The protein folding field has tried many many routes to translate the information in protein sequence into three-dimensional structure, ranging from head-on attempts to use physics plus supercomputers to work out a protein fold from first principles, to efforts to harness the vast problem-solving potential of on-line gamers by translating the rules of folding into a game, to attempts to “cheat” by using evolutionary conservation to get an idea of which parts of the sequence are essential for the shape of the fold. There’s been progress on all fronts, and it’s now possible to use computational methods of various kinds, often informed by existing structural information, to fold small proteins. Although you need a fair amount of computer power to be successful, and better models for the complicated forces affecting a biomolecule in water are clearly needed, there’s a feeling that if we keep chewing away at the problem we will eventually be able to solve it.
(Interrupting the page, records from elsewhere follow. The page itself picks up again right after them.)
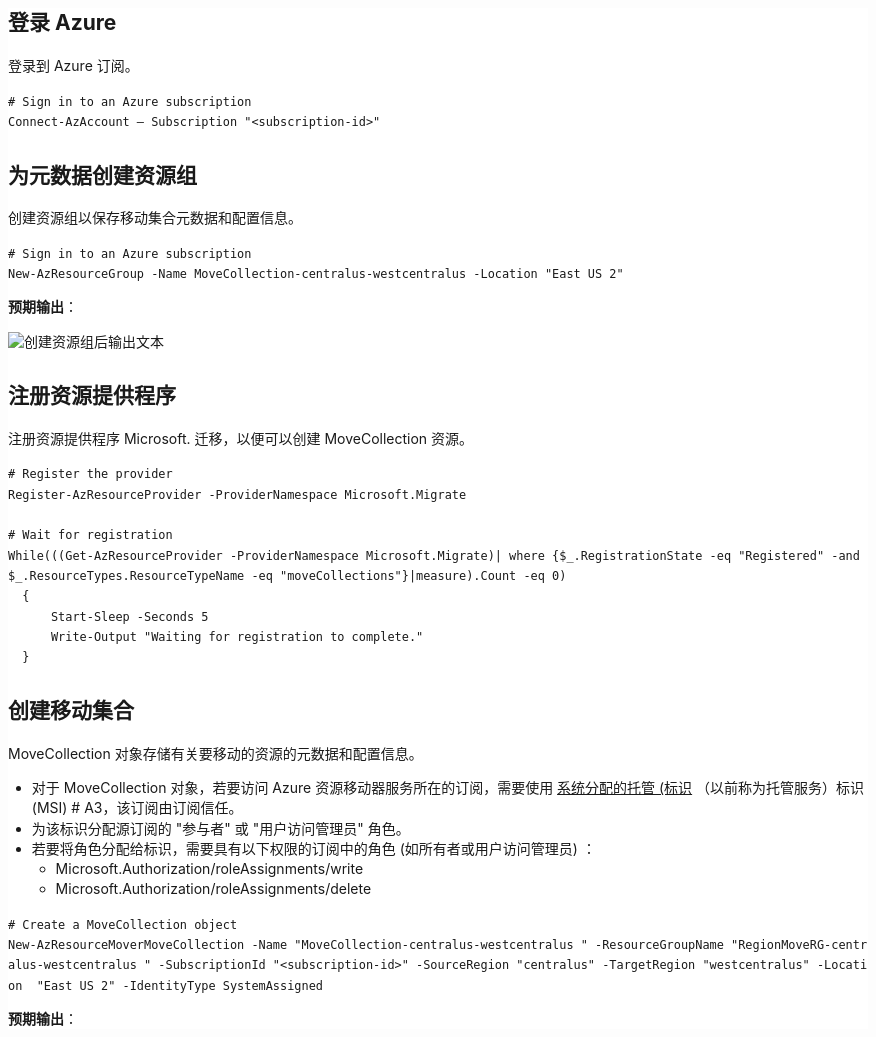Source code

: ## <a name="sign-in-to-azure"></a>登录 Azure

登录到 Azure 订阅。

```azurepowershell-interactive
# Sign in to an Azure subscription
Connect-AzAccount – Subscription "<subscription-id>"
```

## <a name="create-the-resource-group-for-metadata"></a>为元数据创建资源组

创建资源组以保存移动集合元数据和配置信息。

```azurepowershell-interactive
# Sign in to an Azure subscription
New-AzResourceGroup -Name MoveCollection-centralus-westcentralus -Location "East US 2"
```

**预期输出**：

![创建资源组后输出文本](./media/move-region-powershell/output-create-resource-group.png)

## <a name="register-the-resource-provider"></a>注册资源提供程序

注册资源提供程序 Microsoft. 迁移，以便可以创建 MoveCollection 资源。

```azurepowershell-interactive
# Register the provider
Register-AzResourceProvider -ProviderNamespace Microsoft.Migrate 

# Wait for registration
While(((Get-AzResourceProvider -ProviderNamespace Microsoft.Migrate)| where {$_.RegistrationState -eq "Registered" -and $_.ResourceTypes.ResourceTypeName -eq "moveCollections"}|measure).Count -eq 0)
  {
      Start-Sleep -Seconds 5
      Write-Output "Waiting for registration to complete."
  }
```

## <a name="create-the-move-collection"></a>创建移动集合

MoveCollection 对象存储有关要移动的资源的元数据和配置信息。

- 对于 MoveCollection 对象，若要访问 Azure 资源移动器服务所在的订阅，需要使用 [系统分配的托管 (标识](../active-directory/managed-identities-azure-resources/overview.md#managed-identity-types) （以前称为托管服务）标识 (MSI) # A3，该订阅由订阅信任。
- 为该标识分配源订阅的 "参与者" 或 "用户访问管理员" 角色。
- 若要将角色分配给标识，需要具有以下权限的订阅中的角色 (如所有者或用户访问管理员) ：
    -  Microsoft.Authorization/roleAssignments/write
    - Microsoft.Authorization/roleAssignments/delete


```azurepowershell-interactive
# Create a MoveCollection object
New-AzResourceMoverMoveCollection -Name "MoveCollection-centralus-westcentralus " -ResourceGroupName "RegionMoveRG-centralus-westcentralus " -SubscriptionId "<subscription-id>" -SourceRegion "centralus" -TargetRegion "westcentralus" -Location  "East US 2" -IdentityType SystemAssigned
```
**预期输出**：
A new paper (Marks et al. 2011 Protein 3D structure computed from evolutionary sequence variation. PLoS One doi:10.1371/journal.pone.0028766) now provides a rather startling step forward that dramatically reduces the need for major computational resources. You can now fold a ~250 amino acid protein on your ordinary laptop. The one apparent catch is that you can’t do this with just any sequence: you need a fairly large family of homologous sequences, of around 1,000 family members. Information derived from this family of sequences about changes in one part of the protein that correlate with changes in another part of the protein — covariance — is used to infer how close the two parts of the protein are to each other. This reduces the “conformational search space”, the number of three-dimensional folds you have to evaluate before settling on the best one, and that in turn not only speeds up the process of sorting through the possibilities. but also increases the chance that you will find the right answer.
Now, this is far from a new idea. It has been tried and tried and tried for years and has always failed. In fact one of the authors (Chris Sander) made one of the earliest attempts, about 15 years ago. Two things are different this time: the implementation of the idea, and the number of sequences available.